8.Bölüm

9.9K 921 658
                                    

Yorum ve küçük
⭐Yıldızınızı
lütfen esirgemeyin..

Keyifli Okumalar
dilerim

***

Akşam üstü Feyza ile telefonlaşıp aynı anda eve gelmek için sözleşmiştik. Konuşacak o kadar çok konumuz birikmişti ki işten eve taksiyle dönerken hiç üşenmeyip, telefonumun not kısmına Feyza'ya söyleyeceğim ve soracağım soruları bir bir not almıştım.

Sonuçta biz kadınlar, küçük bir ayrıntıyı bile atlamayı sevmeyiz.

Feyza ile taksi durağında buluşup, akşam yemeğini yemek için bizim eve geçtik. Mahallemiz ile durak arasında fazla mesafe olmadığı için maalesef sorularımı eve saklamak zorunda kaldım. Tam eve girdik, daha rahat konuşuruz derken bu sefer de annemin sofrayı hazırlıyor oluşunu görünce yine susmak zorunda kalmıştım. Feyza ile beraber ellerimizi yıkadıktan sonra anneme sofrayı kurmaya yardımcı olmuş, sonunda hep beraber masaya oturmuştuk.

Muhabbetler eşliğinde yediğimiz yemekte yine Feyza'ya soru soramayacağımı düşünsemde neyse ki babam, konuyu çocukların okul mevzusuna getirdiğinde konumuz bir anda değişti. Bunun fırsatıyla sinsice gülümseyerek çaktırmadan yanımda oturan Feyza'ya doğru yanaştım ama sessiz sedalı sorular soruşum, malesef ki terminatör annemin dikkatini oldukça çekmişti.

Neyse ki annem, babamın yanında pot kırmamak için açık ve net sorular soramamıştı. Tabi bu durum sofrayı toplarken geçerli değildi. Mutfak ve salon arasında resmen annem ile beraber kedinin fareyi kovalarcasına birbirimizi kovalamış ve annem sayesinde iyi bir akşam sporu yapmıştık.

Ailecek çay keyfi yapacağımız saat geldiğinde ise sonunda annemi babamın yanına zar zor oturtup, bunun fırsatıyla birazda olsa nefes alabilmiştim. Elimdeki çay tepsisi ile salona girip, babama doğru ilerledim. "Buyur babacığım" diyerek, elimdeki çay tepsisini televizyon izleyen babama doğru uzattığımda bakışlarını hemen televizyondan çekip, içten bir şekilde bana bakarak gülümsedi.

"Sağolasın, güzel kızım benim"
diyerek uzattığım tepsiden çayını alırken, bende aynı şekilde gülümsedim. "Afiyet olsun" diyerek geri çekildiğimde, sıra anneme gelmişti. Anneme döndüğümde gözlerini kısarak tepsideki çayına uzandı. "Sağ ol annemm" diyerek 'm' harfine vurgu yaparak uzatıyor oluşu, bana alttan gizli bir mesaj veriyor olmasından ibaretti.
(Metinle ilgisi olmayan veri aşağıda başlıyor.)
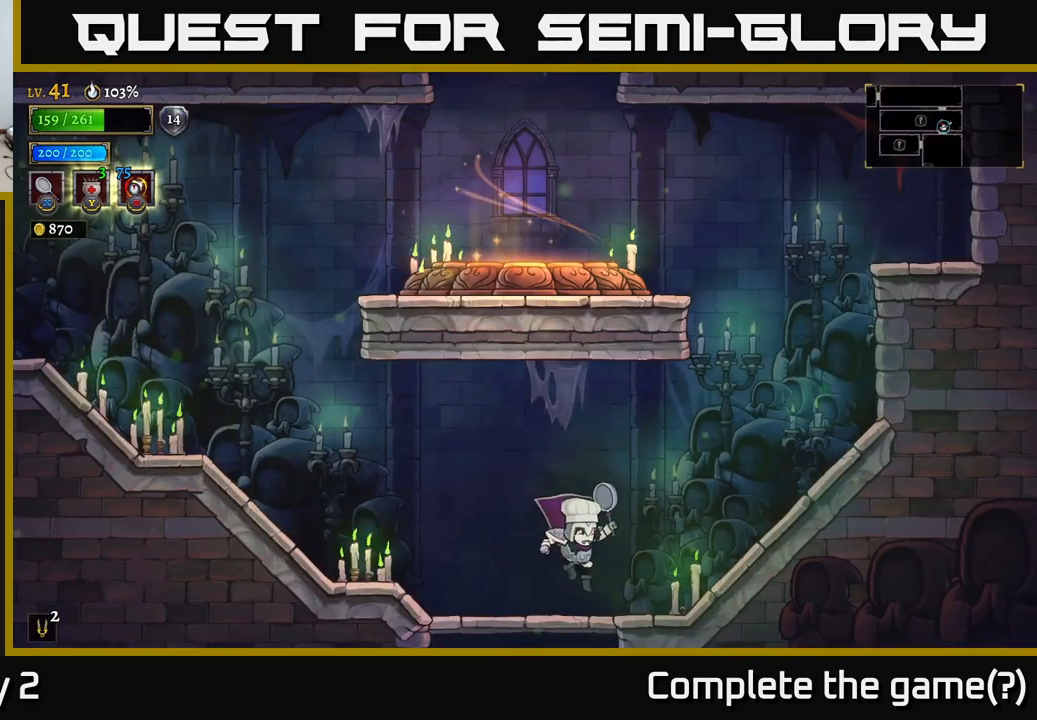
{"buttons": [], "left_stick": "right", "right_stick": "center", "events": [[217, "R2", "down"], [484, "R2", "up"]]}
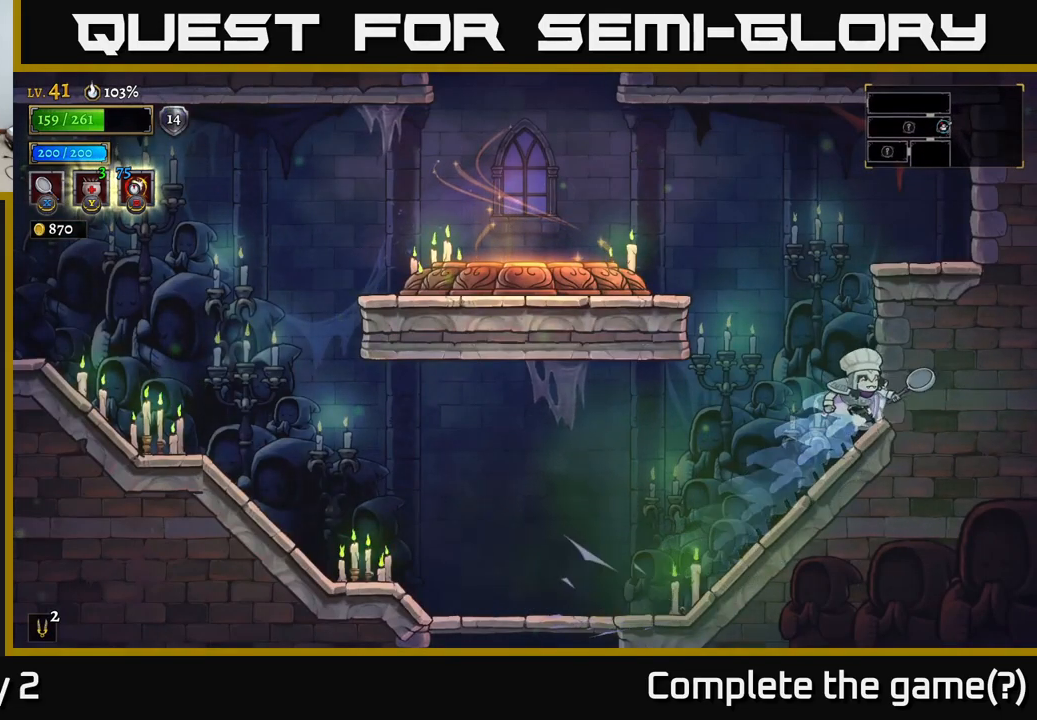
{"buttons": [], "left_stick": "left", "right_stick": "center", "events": [[84, "A", "down"], [100, "left_stick", "left"], [384, "A", "up"]]}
Duruşu sakin bakışları ise adeta; 'ben senin hesabını sonra keseceğim' diyen bebek yüzlü katili anımsatıyordu.

Anneme gülümseyerek afiyet olsun dedikten sonra Metin ve Tekin'in de çaylarını verip, en son benim ve Feyza'nın çayını alarak odama kaçabilmiş ve annemin soru azabından şimdilik de olsa kurtulabilmiştim.

Anneme şimdi aşık oldum falan desem, net bir şekilde adamın TC kimlik numarasına kadar her şeyini öğrenmek isteyecekti. Hayır yani bilsem sorun değil söylerdim...

Şu an ise odamda yatağımın üzerinde, Feyza'nın bugünkü komik hikayesini dinlerken bilmem kaçıncı kez gülmekten yataktan düşünce, ortak bir kararla yerdeki minderlerin üzerinde oturmaya karar verdik. Beraber marketten aldığımız çekirdek ve cipsleri hunharca yerken, arada nefes alabilmek için çayımdan bir kaç yudum alıyordum.

Daha doğrusu gülmekten boğulmamak için çayımı yudumlamaya çalışıyordum...

Feyza ortadaki tepsiden çay bardağına uzanırken, bana sinirle söylendi. "Gülme artık ya ! Vallahi bak, sinirim daha çok bozuluyor." Dediği zaman daha çok gülesim geldi.